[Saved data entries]
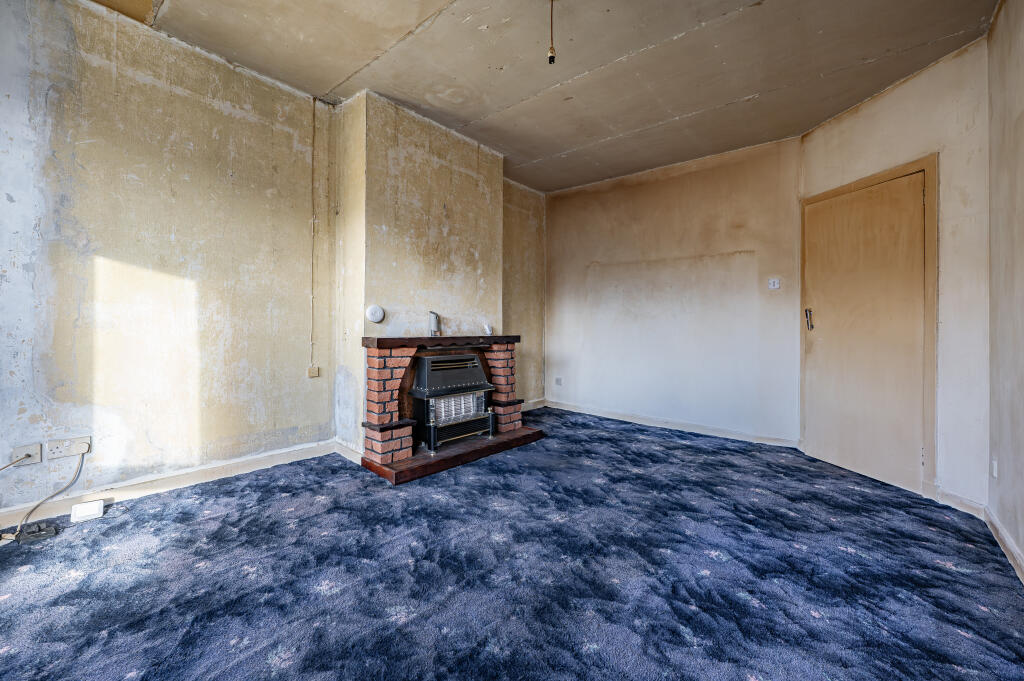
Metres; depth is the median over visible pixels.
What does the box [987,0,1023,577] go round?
right wall
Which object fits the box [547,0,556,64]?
pendant light
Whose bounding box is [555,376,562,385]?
wall socket
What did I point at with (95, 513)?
white box
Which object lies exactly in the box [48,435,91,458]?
wall socket
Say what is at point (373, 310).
carbon monoxide detector
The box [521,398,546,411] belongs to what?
baseboard
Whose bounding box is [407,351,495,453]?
gas fire
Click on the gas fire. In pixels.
(427, 374)
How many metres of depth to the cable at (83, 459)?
2.07 m
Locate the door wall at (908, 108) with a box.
[800,36,990,512]
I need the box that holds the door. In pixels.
[803,169,927,495]
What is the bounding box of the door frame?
[801,156,937,499]
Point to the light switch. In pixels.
(776, 284)
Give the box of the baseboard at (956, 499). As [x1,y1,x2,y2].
[935,488,986,518]
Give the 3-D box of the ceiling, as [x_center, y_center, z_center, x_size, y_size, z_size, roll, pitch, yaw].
[-0.003,-1.819,1.942,4.184,0.130,5.458,1,1,42]
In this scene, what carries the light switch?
attached to the back wall at (576, 203)
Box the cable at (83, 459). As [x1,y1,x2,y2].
[13,450,87,535]
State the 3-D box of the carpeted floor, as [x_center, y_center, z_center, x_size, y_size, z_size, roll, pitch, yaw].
[0.034,1.023,1.854,4.053,0.104,5.561,1,1,42]
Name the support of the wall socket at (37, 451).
attached to the left wall at (283, 136)
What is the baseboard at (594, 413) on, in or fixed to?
attached to the back wall at (576, 203)
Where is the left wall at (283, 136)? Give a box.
[0,1,548,514]
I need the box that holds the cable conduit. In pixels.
[309,96,316,369]
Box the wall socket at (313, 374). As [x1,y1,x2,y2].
[307,366,318,377]
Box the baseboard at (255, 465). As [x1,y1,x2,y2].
[0,440,335,529]
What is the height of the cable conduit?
1.980 m
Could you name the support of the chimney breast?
attached to the left wall at (283, 136)
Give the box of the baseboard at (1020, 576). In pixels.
[984,505,1023,585]
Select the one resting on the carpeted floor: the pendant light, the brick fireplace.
the brick fireplace
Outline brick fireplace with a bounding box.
[358,334,545,483]
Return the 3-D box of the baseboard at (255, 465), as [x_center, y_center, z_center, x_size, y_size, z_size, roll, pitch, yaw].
[-2.358,0.875,2.173,0.017,0.099,2.877,1,1,42]
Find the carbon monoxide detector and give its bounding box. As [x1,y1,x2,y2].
[365,305,384,323]
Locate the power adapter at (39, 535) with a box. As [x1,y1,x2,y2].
[15,521,57,543]
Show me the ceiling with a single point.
(750, 92)
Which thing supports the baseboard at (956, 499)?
attached to the door wall at (908, 108)
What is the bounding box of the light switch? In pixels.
[768,277,780,289]
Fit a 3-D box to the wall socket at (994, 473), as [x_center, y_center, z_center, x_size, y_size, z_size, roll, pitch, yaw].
[2.518,0.669,2.077,0.011,0.095,0.070,1,1,42]
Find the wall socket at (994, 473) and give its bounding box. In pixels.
[991,459,998,477]
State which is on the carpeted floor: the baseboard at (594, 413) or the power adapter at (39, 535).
the power adapter at (39, 535)
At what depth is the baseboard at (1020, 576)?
1.88 m
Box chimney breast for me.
[332,86,503,457]
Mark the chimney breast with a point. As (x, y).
(441, 201)
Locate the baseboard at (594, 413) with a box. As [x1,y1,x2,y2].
[545,400,799,447]
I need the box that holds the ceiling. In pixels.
[92,0,995,193]
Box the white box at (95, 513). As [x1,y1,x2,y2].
[70,499,103,522]
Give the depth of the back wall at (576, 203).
4.04 m
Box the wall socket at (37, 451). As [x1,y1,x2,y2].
[11,443,41,465]
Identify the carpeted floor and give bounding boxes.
[0,406,1023,680]
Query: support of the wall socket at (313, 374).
attached to the left wall at (283, 136)
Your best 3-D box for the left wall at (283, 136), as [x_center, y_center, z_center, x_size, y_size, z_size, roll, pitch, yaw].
[-1.408,-0.446,3.205,0.228,2.773,5.815,1,1,42]
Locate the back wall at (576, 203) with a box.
[545,136,802,445]
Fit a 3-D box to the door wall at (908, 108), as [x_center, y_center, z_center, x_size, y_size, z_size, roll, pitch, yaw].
[2.640,-0.382,2.795,0.164,2.744,1.266,0,1,-10]
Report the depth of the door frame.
2.49 m

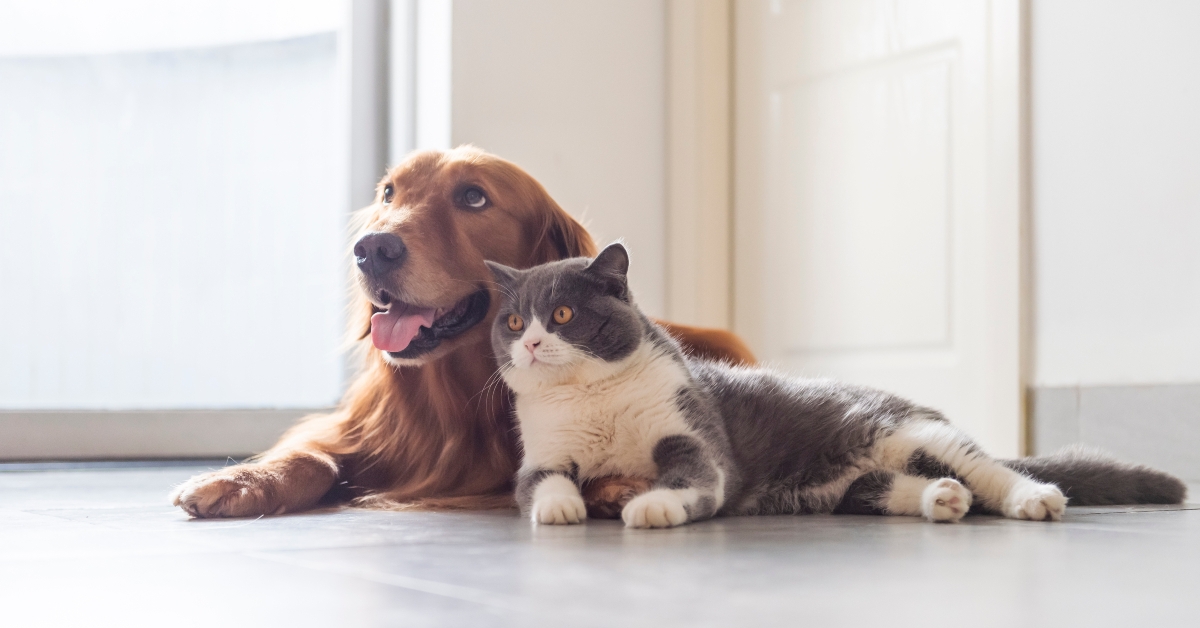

> [Task statement]: From the first line to the last, return the records exactly and leave the pictures behind.

> [Written response]:
Metres; depth is the median over visible pixels.
What does the box [987,0,1023,577] go round?
right wall
Which object fits the box [547,0,556,64]?
pendant light
Whose bounding box is [555,376,562,385]?
wall socket
What did I point at with (95, 513)?
white box
Which object lies exactly in the box [48,435,91,458]?
wall socket
Say what is at point (373, 310).
carbon monoxide detector
The box [521,398,546,411] belongs to what?
baseboard
Whose bounding box is [407,351,495,453]?
gas fire
Click on the gas fire. In pixels.
(427, 374)
How many metres of depth to the cable at (83, 459)?
2.07 m
Locate the door wall at (908, 108) with a box.
[800,36,990,512]
I need the box that holds the door. In pixels.
[803,169,927,495]
What is the bounding box of the door frame?
[801,156,937,499]
Point to the light switch. In pixels.
(776, 284)
Give the box of the baseboard at (956, 499). As [x1,y1,x2,y2].
[935,488,986,518]
Give the 3-D box of the ceiling, as [x_center, y_center, z_center, x_size, y_size, z_size, roll, pitch, yaw].
[-0.003,-1.819,1.942,4.184,0.130,5.458,1,1,42]
In this scene, what carries the light switch?
attached to the back wall at (576, 203)
Box the cable at (83, 459). As [x1,y1,x2,y2].
[13,450,87,535]
State the 3-D box of the carpeted floor, as [x_center, y_center, z_center, x_size, y_size, z_size, roll, pitch, yaw].
[0.034,1.023,1.854,4.053,0.104,5.561,1,1,42]
Name the support of the wall socket at (37, 451).
attached to the left wall at (283, 136)
What is the baseboard at (594, 413) on, in or fixed to?
attached to the back wall at (576, 203)
Where is the left wall at (283, 136)? Give a box.
[0,1,548,514]
I need the box that holds the cable conduit. In pixels.
[309,96,316,369]
Box the wall socket at (313, 374). As [x1,y1,x2,y2].
[307,366,318,377]
Box the baseboard at (255, 465). As [x1,y1,x2,y2].
[0,440,335,529]
What is the height of the cable conduit?
1.980 m
Could you name the support of the chimney breast?
attached to the left wall at (283, 136)
Give the box of the baseboard at (1020, 576). In pixels.
[984,505,1023,585]
Select the one resting on the carpeted floor: the pendant light, the brick fireplace.
the brick fireplace
Outline brick fireplace with a bounding box.
[358,334,545,483]
Return the 3-D box of the baseboard at (255, 465), as [x_center, y_center, z_center, x_size, y_size, z_size, roll, pitch, yaw].
[-2.358,0.875,2.173,0.017,0.099,2.877,1,1,42]
Find the carbon monoxide detector and give its bounding box. As [x1,y1,x2,y2].
[365,305,384,323]
Locate the power adapter at (39, 535) with a box. As [x1,y1,x2,y2].
[15,521,57,543]
Show me the ceiling with a single point.
(750, 92)
Which thing supports the baseboard at (956, 499)?
attached to the door wall at (908, 108)
What is the bounding box of the light switch? In pixels.
[768,277,780,289]
Fit a 3-D box to the wall socket at (994, 473), as [x_center, y_center, z_center, x_size, y_size, z_size, roll, pitch, yaw].
[2.518,0.669,2.077,0.011,0.095,0.070,1,1,42]
Find the wall socket at (994, 473) and give its bounding box. In pixels.
[991,459,998,477]
State which is on the carpeted floor: the baseboard at (594, 413) or the power adapter at (39, 535).
the power adapter at (39, 535)
At what depth is the baseboard at (1020, 576)?
1.88 m
Box chimney breast for me.
[332,86,503,457]
Mark the chimney breast with a point. As (x, y).
(441, 201)
Locate the baseboard at (594, 413) with a box. As [x1,y1,x2,y2].
[545,400,799,447]
I need the box that holds the ceiling. In pixels.
[92,0,995,193]
Box the white box at (95, 513). As [x1,y1,x2,y2].
[70,499,103,522]
Give the depth of the back wall at (576, 203).
4.04 m
Box the wall socket at (37, 451). As [x1,y1,x2,y2].
[11,443,41,465]
Identify the carpeted floor and give bounding boxes.
[0,406,1023,680]
Query: support of the wall socket at (313, 374).
attached to the left wall at (283, 136)
Your best 3-D box for the left wall at (283, 136), as [x_center, y_center, z_center, x_size, y_size, z_size, roll, pitch, yaw].
[-1.408,-0.446,3.205,0.228,2.773,5.815,1,1,42]
Locate the back wall at (576, 203) with a box.
[545,136,802,445]
Fit a 3-D box to the door wall at (908, 108), as [x_center, y_center, z_center, x_size, y_size, z_size, roll, pitch, yaw].
[2.640,-0.382,2.795,0.164,2.744,1.266,0,1,-10]
Report the depth of the door frame.
2.49 m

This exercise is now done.